If you plan to restore Active Directory because the database on one of the domain controllers is no longer usable, then the following two process options are available [13].

• The first option is not to restore Active Directory on the failed server at all, but to create another one domain controller by designating another server running Windows Server 2003 as a domain controller. This will restore the functionality of the domain controller rather than the Active Directory service on the specific domain controller.
• The second option is to recover the failed server and then restore the Active Directory database on that server. In this case, recovery will be performed in the absence of authority (non-authoritative). In this type of recovery, the Active Directory database is restored to the domain controller, and then any changes made to the Active Directory since the backup was created are replicated to the restored one. domain controller.

If you plan to restore Active Directory because someone has deleted a large number of objects from the directory, then you must restore the Active Directory database on one of the domain controllers using a backup that contains the deleted objects. You then need to do an authoritative restore, which marks all recovered data so that it is replicated to all other domain controllers, overwriting the deleted information.

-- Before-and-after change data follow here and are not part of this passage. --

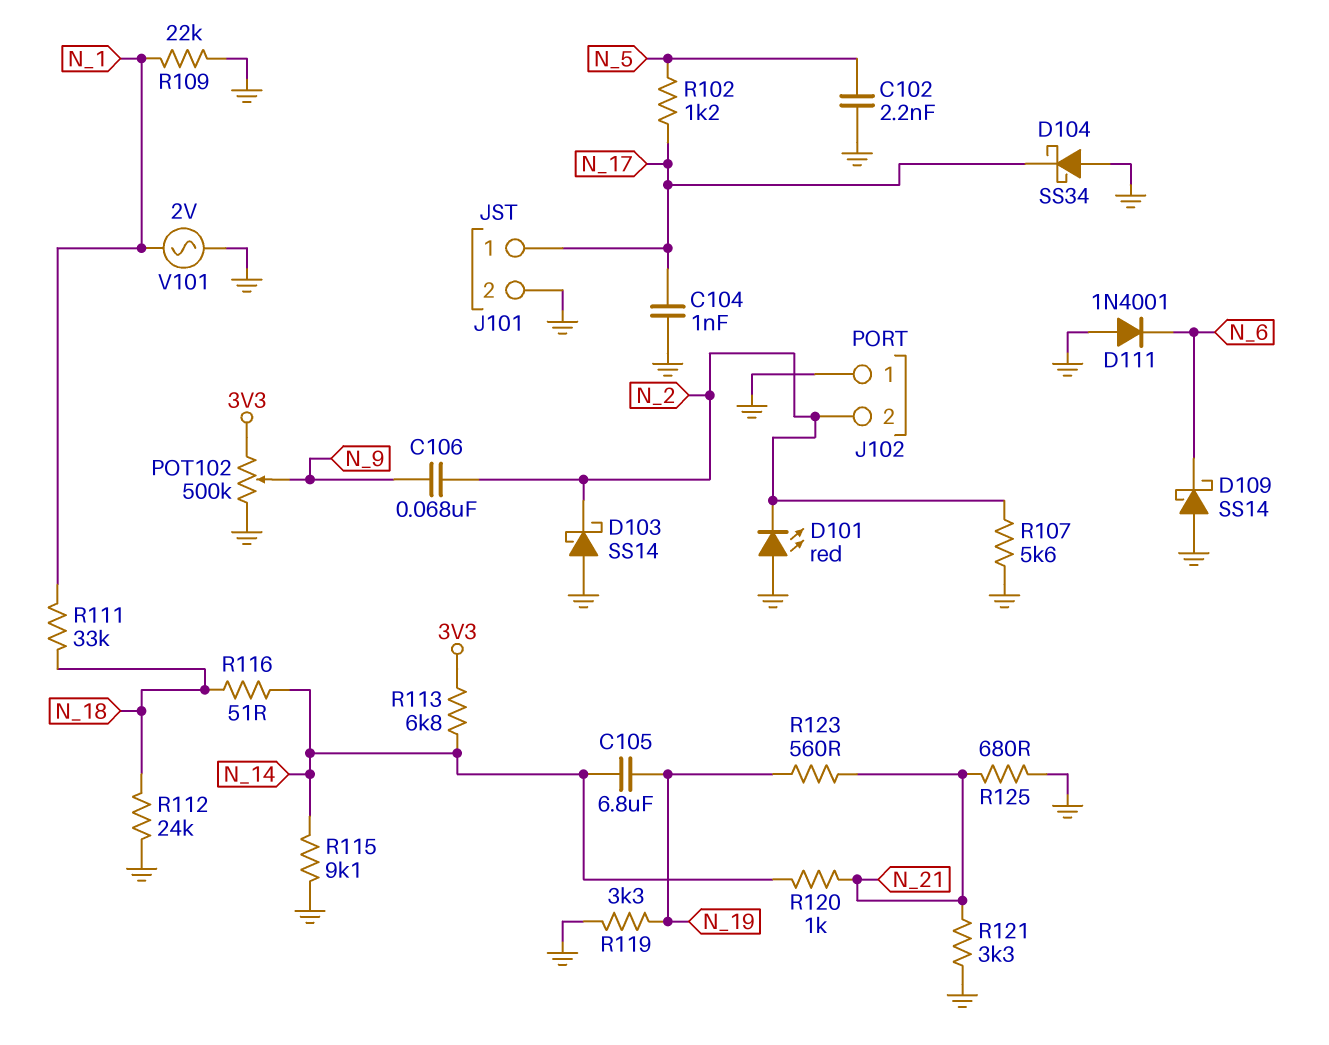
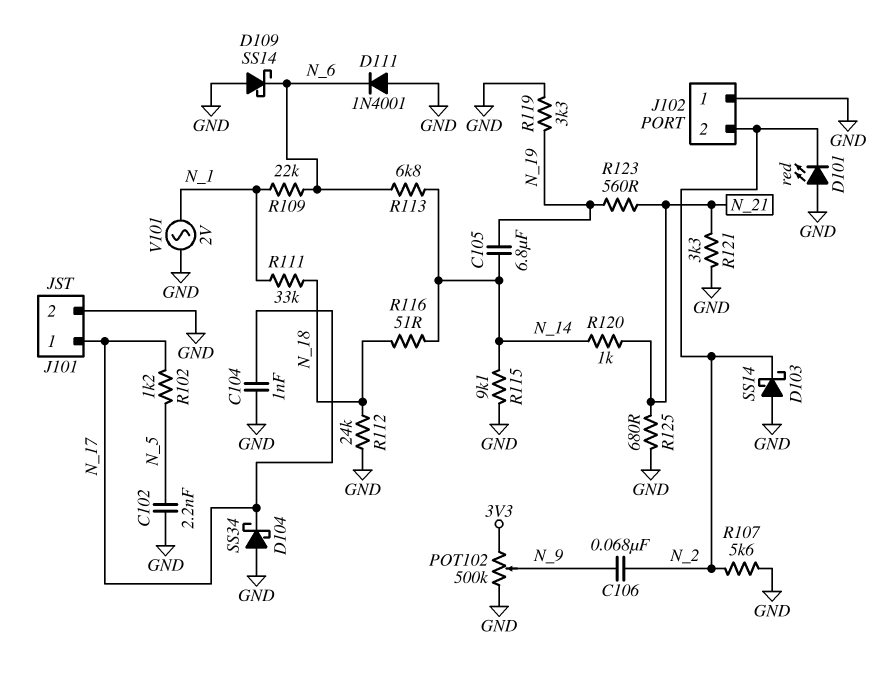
R109: 22k (GND, N_1) -> 22k (N_1, N_6)
R113: 6.8k (3V3, N_14) -> 6.8k (N_6, N_14)

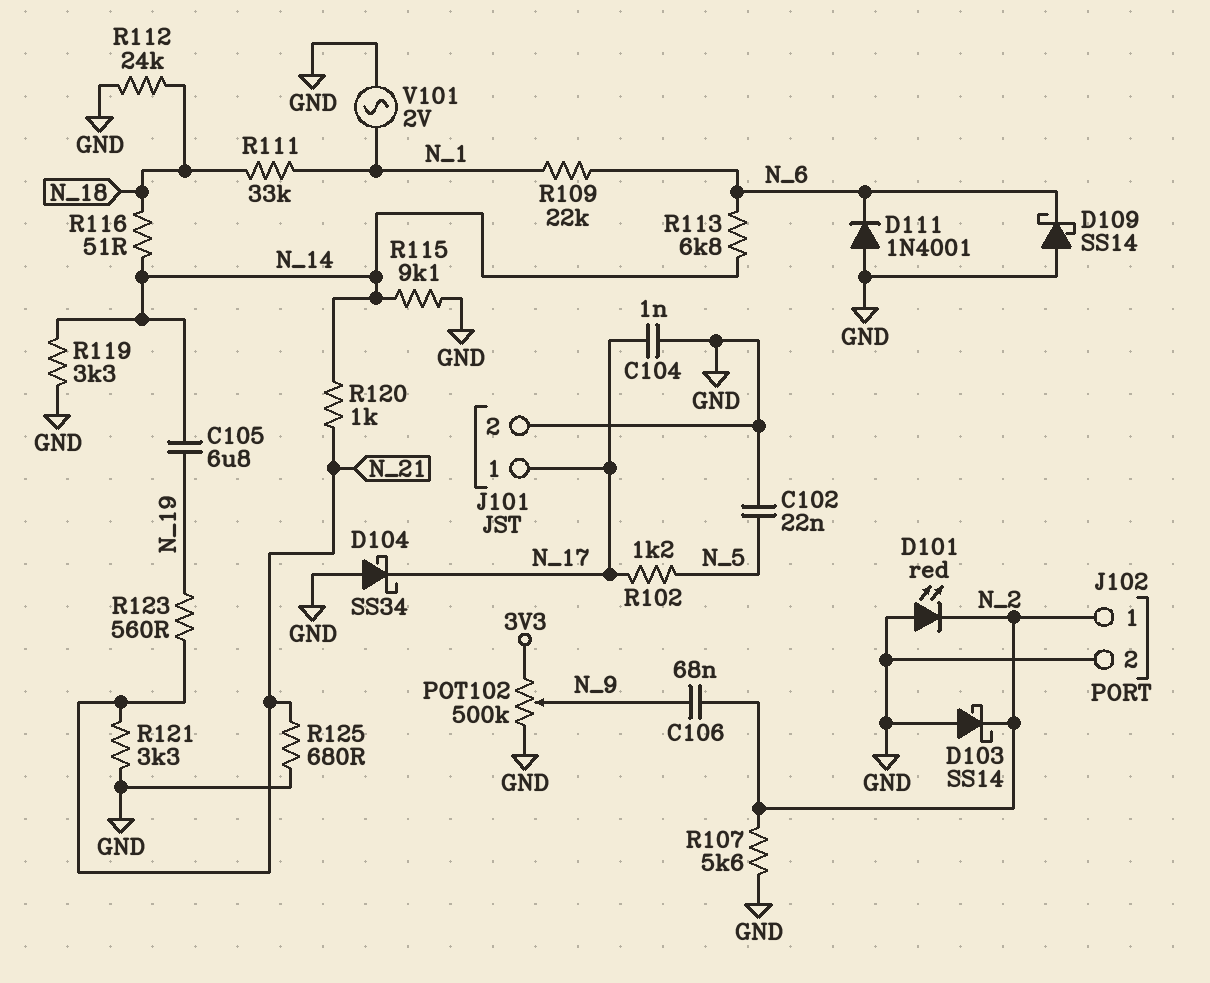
C102: 2.2nF (GND, N_5) -> 22nF (GND, N_5)
J102 pin 1: GND -> N_2
J102 pin 2: N_2 -> GND
R119: 3.3k (GND, N_19) -> 3.3k (GND, N_14)

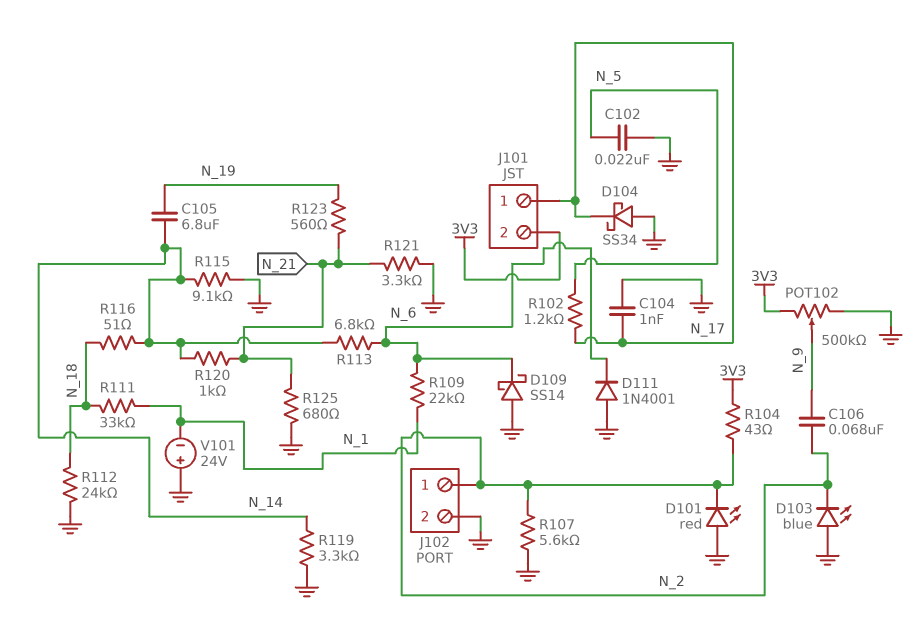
D103: schottky SS14 (A GND, K N_2) -> LED blue (A GND, K N_2)
J101 pin 2: GND -> 3V3
R104: none -> 43 (3V3, N_2)
V101: AC 2V (GND, N_1) -> 24V (plus GND, minus N_1)

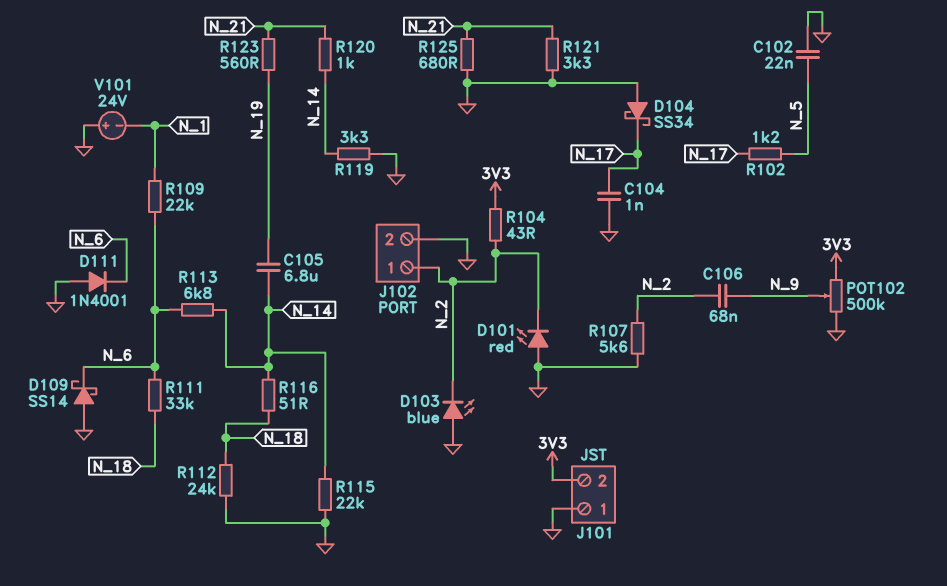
J101 pin 1: N_17 -> GND
R111: 33k (N_1, N_18) -> 33k (N_6, N_18)
R115: 9.1k (GND, N_14) -> 22k (GND, N_14)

To restore Active Directory, you must back up the service state data [4], [6]: the registry, the COM+ registration database, system boot files, and the certificate services database (if it is a certificate services server). When you restart your computer in Directory Services Restore mode, you must be logged on as an administrator using the correct Security Accounts Manager account name and password. However, you cannot use the Active Directory administrator account, since Active Directory services are disabled and cannot be used to verify the authenticity of the account. This is done using an account database.